■ Instructions to follow: Can you write out the passage of the Form 6-K filing starting at "The closing bid price of the Company’s ordinary shares has" and ending at "Bid Price Requirement.", swapping "ordinary shares" for "common shares" each time it appears?

UNITED STATES

SECURITIES AND EXCHANGE COMMISSION

Washington, D.C. 20549

 

Form 6-K

 

REPORT OF FOREIGN PRIVATE ISSUER PURSUANT TO RULE 13a-16 OR 15d-16 UNDER
THE SECURITIES EXCHANGE ACT OF 1934

 

For the month of April 2021

 

Commission File Number: 333-226308

 

COLOR STAR TECHNOLOGY CO., LTD.

(Translation of registrant’s name into English)

 

800 3rd Ave, Suite 2800

New York NY 10022

(212) 220-3967

(Address of principal executive office)

 

Indicate by check mark whether the Company files or will file annual reports under cover of Form 20-F or Form 40-F.

 

Form 20-F  ☒        Form 40-F  

 

Indicate by check mark if the Company is submitting the Form 6-K in paper as permitted by Regulation S-T Rule 101(b)(1):  

 

Indicate by check mark if the Company is submitting the Form 6-K in paper as permitted by Regulation S-T Rule 101(b)(7):  

 

 

 

 

INFORMATION CONTAINED IN THIS FORM 6-K REPORT

 

On April 7, 2021, Color Star Technology Co., Ltd., a Cayman Islands company  (the “Company”) received a written notification from the NASDAQ Stock Market Listing Qualifications Staff indicating that the Company has regained compliance with the $1.00 minimum closing bid price requirement for continued listing on the NASDAQ Capital Market pursuant to NASDAQ Listing Rule 5550(a)(2) (the “Minimum Bid Price Requirement”) and that the matter is now closed.

 

The closing bid price of the Company’s ordinary shares has been at $1.00 per share or greater for more than 10 consecutive business days. Accordingly, the Company has regained compliance with the Minimum Bid Price Requirement.

 

On April 12, 2021, the Company issued a press release announcing that the Company has regained compliance with Minimum Bid Price Requirement, a copy of which is attached hereto as Exhibit 99.1.

 

Exhibit No.   Description
99.1   Press Release

 

1

 

 

  

SIGNATURES

 

Pursuant to the requirements of the Securities Exchange Act of 1934, the Company has duly caused this report to be signed on its behalf by the undersigned, thereunto duly authorized.

 

Dated: April 12, 2021

 

  COLOR STAR TECHNOLOGY CO., LTD.
     
  By: /s/ Biao (Luke) Lu
  Name:   Biao (Luke) Lu
  Title: Chief Executive Office

 

2

 

 

 

 

 

Exhibit 99.1

 

Color Star Technology Co., Ltd. Regains Compliance with Nasdaq Minimum Bid Price Listing Requirement

 

NEW YORK, April 12, 2021 /PRNewswire/--Color Star Technology Co., Ltd. (NASDAQ: CSCW) (hereinafter referred to as “Color Star” or the “Company”), announced today that it has received a letter from the NASDAQ Listing Qualifications Staff notifying the Company that it has regained compliance with NASDAQ’s minimum bid price requirements for continued listing on the Nasdaq Capital Market. The letter noted that as a result of the closing bid price of the Company’s ordinary shares having been at $1.00 per share or greater for more than ten consecutive business days, from  March 18, 2021 through April 6, 2021, the Company has regained compliance with Listing Rule 5550(a)(2) and the matter is now closed.

■ Information given:
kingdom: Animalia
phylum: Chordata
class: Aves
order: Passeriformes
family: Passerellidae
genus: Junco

■ Worked answer:
The closing bid price of the Company’s common shares has been at $1.00 per share or greater for more than 10 consecutive business days. Accordingly, the Company has regained compliance with the Minimum Bid Price Requirement.